I will say that with my husband in law school right now and living off thousands of dollars of loans that my choice to stay home is sadly not because we have the money to do so but because I feel that it is the most important thing I can do for my daughter. That's not to say that I think anyone's choice, especially yours Sea Legs, to go back to work is bad. It's just not the choice I am making at this point in my life. But I still hope for that job or little something extra that will allow me a few hours out a day. :)

sea legs girl said...

Let me just revise what I said... parts of being a stay at home mom would be easy, but man is it HARD WORK to care for a kid/kids all day.

That's why it seems like a better system for people who are trained in daycare and enjoy it to watch kids while other moms work at what they're trained in and enjoy. It's better for the society, too.

I should also mention that all moms in Denmark have one year payed materntiy leave (so the most important time for mother child bonding still happens!).

olga said...

Yup, stay-at-home mom is hard. And mostly boring too, on daily basis, when all you have is a tot to talk to. So it makes it harder. And then there are house chores. And making you man, a bread-winner, happy. You know, I am not a home-mom, never was and wouldn't be able to. But I am all for it. In Russia the paid maternity leave is 1.5 year, and then they hold your spot for 3 years. In US - it's not that they can, or choose, to work, they have to. And it sucks, when the choices are made for you. Why still not that many works? Because work market sucks for female, AND because not only many day cares are not the best qualities, they cost a fortune, for many (for me being in academic science back when my kids were young) my whole salary covered day care. That's it. What's the purpose? Wouldn't a mom better stay home and take good care of her baby, and cook some, and clean some, instead of paying all she makes and then still cook and clean, but tired? Ever thought of correlation of fewer divorces and happier children back when we grew up (well, like some 30-40 years ago)? Besides that divorces were a "no-no", still, men felt they are MEN and are feeding the family, so they didn't leave their manhood and ego behind (and no matter how much feminism we instill, men can't check it out of their genotype), and women, well, served men better because they didn't have to work 40-50 hr/week and still be expected to do same stuff. Take it with a grain of salt, I am pretty feminist's, and try and tell me what to do. But I wish I could consider myself weird and the world would just revolve the way it was before. Truly, I do.

Enthused said...

I agree, daycare in the USA is outrageous both in terms of quality (low) and price (high)! In my area, full-time daycare for a newborn can run as high as $1500 a month. I can't imagine how people of average income afford that, especially once they have more than one. At that point, it does make sense to look at how much that job really contributes to the bottom line.
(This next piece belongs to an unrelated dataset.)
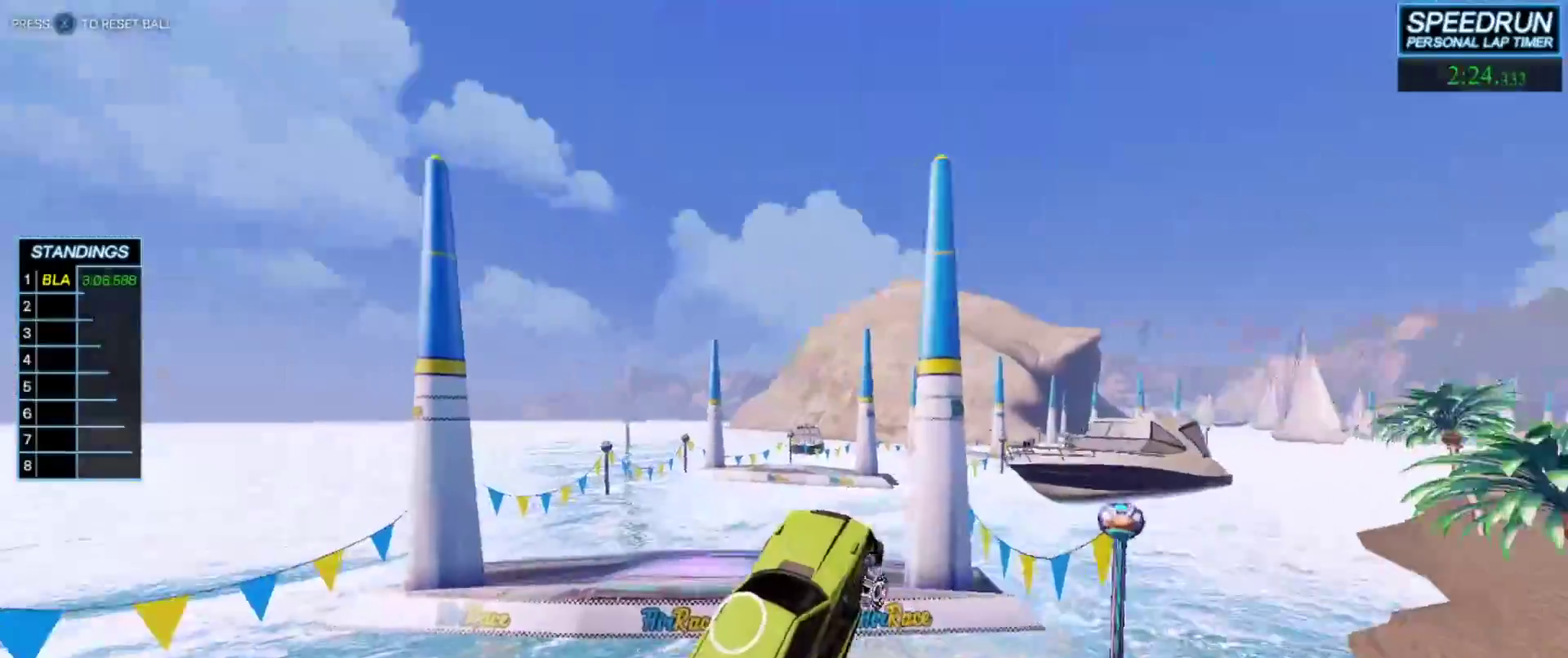
{"buttons": ["B"], "left_stick": "down", "events": [[17, "R1", "down"], [83, "left_stick", "down-right"], [117, "R1", "up"], [233, "left_stick", "center"], [450, "left_stick", "down"]]}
I feel very, very fortunate that my husband will be able to stay home and care for our daughter while I am at work. Unfortunately, that's not reality for many women I know, especially some of my students (I'm a college professor at an urban university), who juggle work, school, and life as single parents while the men who fathered their children sometimes pay child support, and sometimes don't. Often, they have to leave their children in unlicensed and inadequate care - it's certainly nothing like Denmark's system, which sounds wonderful.

Maybe with this new administration we will finally get better social services (including health insurance, which we haven't touched on in this discussion) to support women and their children.

sea legs girl said...

Cost is a whole other issue which I'm glad you guys brought up. It is so sad that it costs more to have kids in daycare than what families can afford. Here the minimum wage is about $17 an hour, so even the lowest paid families can afford daycare. There is also support from the government here for daycare payment (ours is about half paid for!).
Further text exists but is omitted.